== YOUR ASSIGNMENT ==
Verbatim copy without pictures. Please print every entry as it stands.
THE DATA section start
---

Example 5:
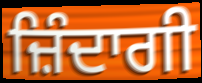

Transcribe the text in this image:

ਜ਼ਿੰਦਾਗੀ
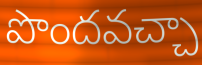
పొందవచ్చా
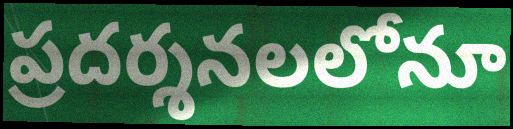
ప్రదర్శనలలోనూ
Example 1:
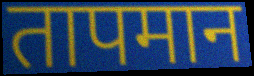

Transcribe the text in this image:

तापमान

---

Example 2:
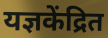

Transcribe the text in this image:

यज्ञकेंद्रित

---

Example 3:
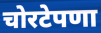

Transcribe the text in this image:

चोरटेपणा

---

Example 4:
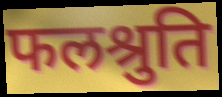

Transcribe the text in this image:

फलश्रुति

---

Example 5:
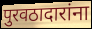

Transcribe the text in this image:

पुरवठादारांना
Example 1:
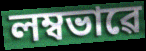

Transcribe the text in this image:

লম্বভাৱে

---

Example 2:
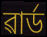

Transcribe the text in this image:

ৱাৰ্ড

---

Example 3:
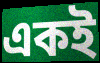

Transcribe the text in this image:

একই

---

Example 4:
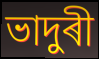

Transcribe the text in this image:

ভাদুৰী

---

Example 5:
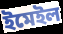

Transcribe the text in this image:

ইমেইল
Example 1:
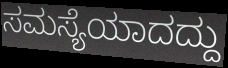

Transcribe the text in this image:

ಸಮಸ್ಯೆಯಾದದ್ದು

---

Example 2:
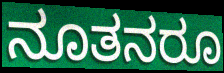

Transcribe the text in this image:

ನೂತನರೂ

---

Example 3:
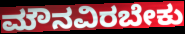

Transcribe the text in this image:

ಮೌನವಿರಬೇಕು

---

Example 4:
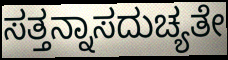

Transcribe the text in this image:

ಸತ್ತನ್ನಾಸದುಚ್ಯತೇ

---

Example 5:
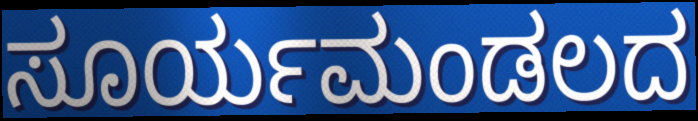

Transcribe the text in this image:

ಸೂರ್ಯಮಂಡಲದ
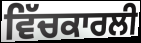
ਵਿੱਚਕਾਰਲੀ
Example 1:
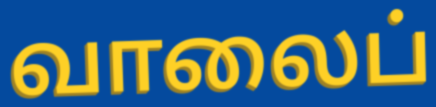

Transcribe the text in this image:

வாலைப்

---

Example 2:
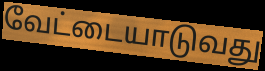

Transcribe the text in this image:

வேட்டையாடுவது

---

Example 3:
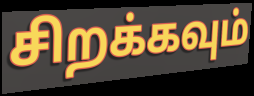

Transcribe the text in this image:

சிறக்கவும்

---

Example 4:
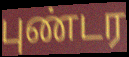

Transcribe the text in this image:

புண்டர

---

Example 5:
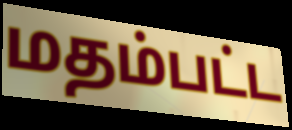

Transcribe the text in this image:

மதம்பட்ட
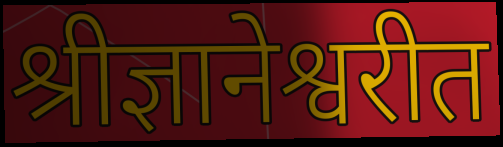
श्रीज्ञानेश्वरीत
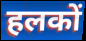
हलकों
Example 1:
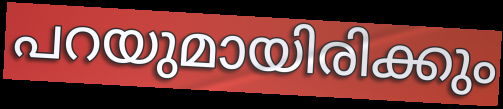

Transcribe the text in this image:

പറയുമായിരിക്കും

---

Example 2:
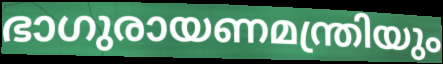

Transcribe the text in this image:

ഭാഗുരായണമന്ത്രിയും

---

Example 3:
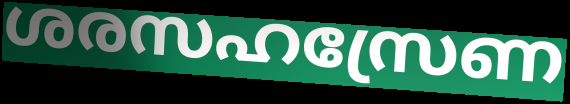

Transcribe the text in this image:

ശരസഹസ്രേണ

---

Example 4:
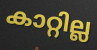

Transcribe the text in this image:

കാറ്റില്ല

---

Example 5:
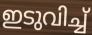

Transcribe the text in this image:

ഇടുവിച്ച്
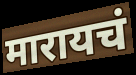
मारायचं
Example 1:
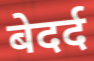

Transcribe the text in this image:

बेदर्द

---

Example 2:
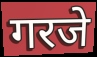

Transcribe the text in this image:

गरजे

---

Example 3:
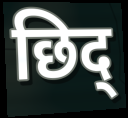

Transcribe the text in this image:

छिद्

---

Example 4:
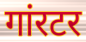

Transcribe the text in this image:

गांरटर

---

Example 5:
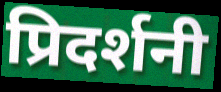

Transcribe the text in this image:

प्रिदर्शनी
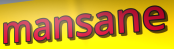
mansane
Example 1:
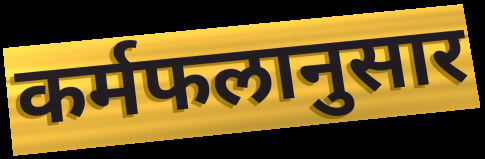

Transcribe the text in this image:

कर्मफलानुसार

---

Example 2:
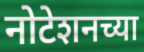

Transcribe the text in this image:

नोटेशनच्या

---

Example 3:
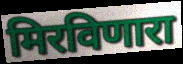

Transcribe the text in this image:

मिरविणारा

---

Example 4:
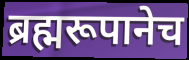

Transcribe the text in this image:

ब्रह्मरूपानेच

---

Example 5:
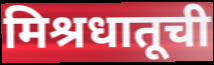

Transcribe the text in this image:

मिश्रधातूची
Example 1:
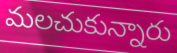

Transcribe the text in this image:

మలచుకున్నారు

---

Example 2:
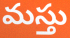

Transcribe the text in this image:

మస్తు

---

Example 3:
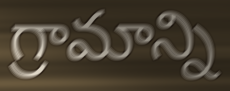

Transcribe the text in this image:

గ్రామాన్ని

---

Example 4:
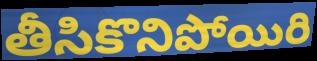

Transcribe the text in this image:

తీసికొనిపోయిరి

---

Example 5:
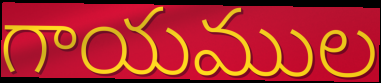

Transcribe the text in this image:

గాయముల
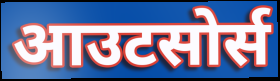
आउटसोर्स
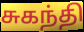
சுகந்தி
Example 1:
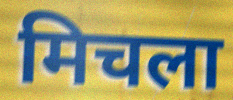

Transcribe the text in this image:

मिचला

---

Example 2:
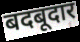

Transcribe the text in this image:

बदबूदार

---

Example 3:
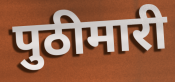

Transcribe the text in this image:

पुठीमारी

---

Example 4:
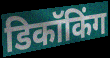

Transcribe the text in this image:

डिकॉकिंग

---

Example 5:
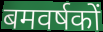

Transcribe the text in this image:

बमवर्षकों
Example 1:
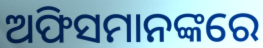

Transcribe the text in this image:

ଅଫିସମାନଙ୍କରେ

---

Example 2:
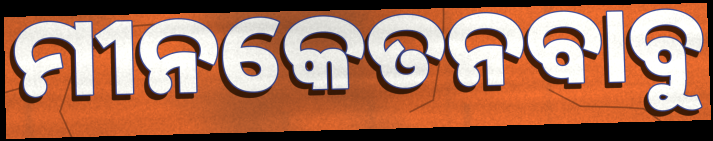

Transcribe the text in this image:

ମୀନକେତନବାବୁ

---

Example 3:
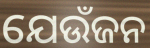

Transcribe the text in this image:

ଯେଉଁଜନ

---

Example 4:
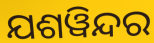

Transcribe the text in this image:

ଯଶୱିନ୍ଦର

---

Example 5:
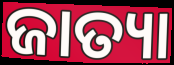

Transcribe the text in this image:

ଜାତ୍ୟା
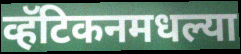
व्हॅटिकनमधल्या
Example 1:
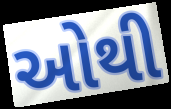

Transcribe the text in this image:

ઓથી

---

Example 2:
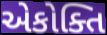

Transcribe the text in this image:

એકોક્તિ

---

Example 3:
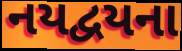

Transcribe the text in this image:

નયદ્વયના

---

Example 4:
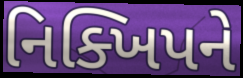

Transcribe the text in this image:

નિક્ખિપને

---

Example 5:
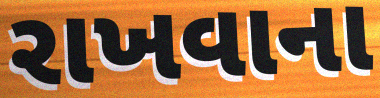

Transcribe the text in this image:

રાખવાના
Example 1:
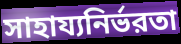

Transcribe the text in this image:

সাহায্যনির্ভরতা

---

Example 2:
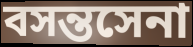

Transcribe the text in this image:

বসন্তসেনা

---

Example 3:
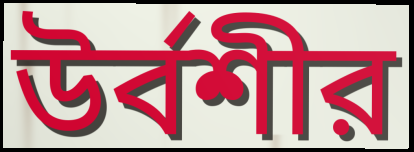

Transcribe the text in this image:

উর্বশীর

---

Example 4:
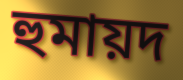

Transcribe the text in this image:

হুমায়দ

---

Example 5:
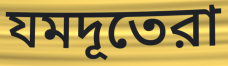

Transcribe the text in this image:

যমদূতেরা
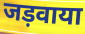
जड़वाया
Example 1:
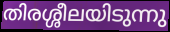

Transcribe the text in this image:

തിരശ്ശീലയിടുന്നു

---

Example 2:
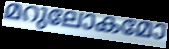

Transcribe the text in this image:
THE DATA section end
== OUTPUT OF THE TASK ==
---

Example 5:

Transcribe the text in this image:

ਜ਼ਿੰਦਾਗੀ
పొందవచ్చా
ప్రదర్శనలలోనూ
Example 1:

Transcribe the text in this image:

तापमान

---

Example 2:

Transcribe the text in this image:

यज्ञकेंद्रित

---

Example 3:

Transcribe the text in this image:

चोरटेपणा

---

Example 4:

Transcribe the text in this image:

फलश्रुति

---

Example 5:

Transcribe the text in this image:

पुरवठादारांना
Example 1:

Transcribe the text in this image:

লম্বভাৱে

---

Example 2:

Transcribe the text in this image:

ৱাৰ্ড

---

Example 3:

Transcribe the text in this image:

একই

---

Example 4:

Transcribe the text in this image:

ভাদুৰী

---

Example 5:

Transcribe the text in this image:

ইমেইল
Example 1:

Transcribe the text in this image:

ಸಮಸ್ಯೆಯಾದದ್ದು

---

Example 2:

Transcribe the text in this image:

ನೂತನರೂ

---

Example 3:

Transcribe the text in this image:

ಮೌನವಿರಬೇಕು

---

Example 4:

Transcribe the text in this image:

ಸತ್ತನ್ನಾಸದುಚ್ಯತೇ

---

Example 5:

Transcribe the text in this image:

ಸೂರ್ಯಮಂಡಲದ
ਵਿੱਚਕਾਰਲੀ
Example 1:

Transcribe the text in this image:

வாலைப்

---

Example 2:

Transcribe the text in this image:

வேட்டையாடுவது

---

Example 3:

Transcribe the text in this image:

சிறக்கவும்

---

Example 4:

Transcribe the text in this image:

புண்டர

---

Example 5:

Transcribe the text in this image:

மதம்பட்ட
श्रीज्ञानेश्वरीत
हलकों
Example 1:

Transcribe the text in this image:

പറയുമായിരിക്കും

---

Example 2:

Transcribe the text in this image:

ഭാഗുരായണമന്ത്രിയും

---

Example 3:

Transcribe the text in this image:

ശരസഹസ്രേണ

---

Example 4:

Transcribe the text in this image:

കാറ്റില്ല

---

Example 5:

Transcribe the text in this image:

ഇടുവിച്ച്
मारायचं
Example 1:

Transcribe the text in this image:

बेदर्द

---

Example 2:

Transcribe the text in this image:

गरजे

---

Example 3:

Transcribe the text in this image:

छिद्

---

Example 4:

Transcribe the text in this image:

गांरटर

---

Example 5:

Transcribe the text in this image:

प्रिदर्शनी
mansane
Example 1:

Transcribe the text in this image:

कर्मफलानुसार

---

Example 2:

Transcribe the text in this image:

नोटेशनच्या

---

Example 3:

Transcribe the text in this image:

मिरविणारा

---

Example 4:

Transcribe the text in this image:

ब्रह्मरूपानेच

---

Example 5:

Transcribe the text in this image:

मिश्रधातूची
Example 1:

Transcribe the text in this image:

మలచుకున్నారు

---

Example 2:

Transcribe the text in this image:

మస్తు

---

Example 3:

Transcribe the text in this image:

గ్రామాన్ని

---

Example 4:

Transcribe the text in this image:

తీసికొనిపోయిరి

---

Example 5:

Transcribe the text in this image:

గాయముల
आउटसोर्स
சுகந்தி
Example 1:

Transcribe the text in this image:

मिचला

---

Example 2:

Transcribe the text in this image:

बदबूदार

---

Example 3:

Transcribe the text in this image:

पुठीमारी

---

Example 4:

Transcribe the text in this image:

डिकॉकिंग

---

Example 5:

Transcribe the text in this image:

बमवर्षकों
Example 1:

Transcribe the text in this image:

ଅଫିସମାନଙ୍କରେ

---

Example 2:

Transcribe the text in this image:

ମୀନକେତନବାବୁ

---

Example 3:

Transcribe the text in this image:

ଯେଉଁଜନ

---

Example 4:

Transcribe the text in this image:

ଯଶୱିନ୍ଦର

---

Example 5:

Transcribe the text in this image:

ଜାତ୍ୟା
व्हॅटिकनमधल्या
Example 1:

Transcribe the text in this image:

ઓથી

---

Example 2:

Transcribe the text in this image:

એકોક્તિ

---

Example 3:

Transcribe the text in this image:

નયદ્વયના

---

Example 4:

Transcribe the text in this image:

નિક્ખિપને

---

Example 5:

Transcribe the text in this image:

રાખવાના
Example 1:

Transcribe the text in this image:

সাহায্যনির্ভরতা

---

Example 2:

Transcribe the text in this image:

বসন্তসেনা

---

Example 3:

Transcribe the text in this image:

উর্বশীর

---

Example 4:

Transcribe the text in this image:

হুমায়দ

---

Example 5:

Transcribe the text in this image:

যমদূতেরা
जड़वाया
Example 1:

Transcribe the text in this image:

തിരശ്ശീലയിടുന്നു

---

Example 2:

Transcribe the text in this image:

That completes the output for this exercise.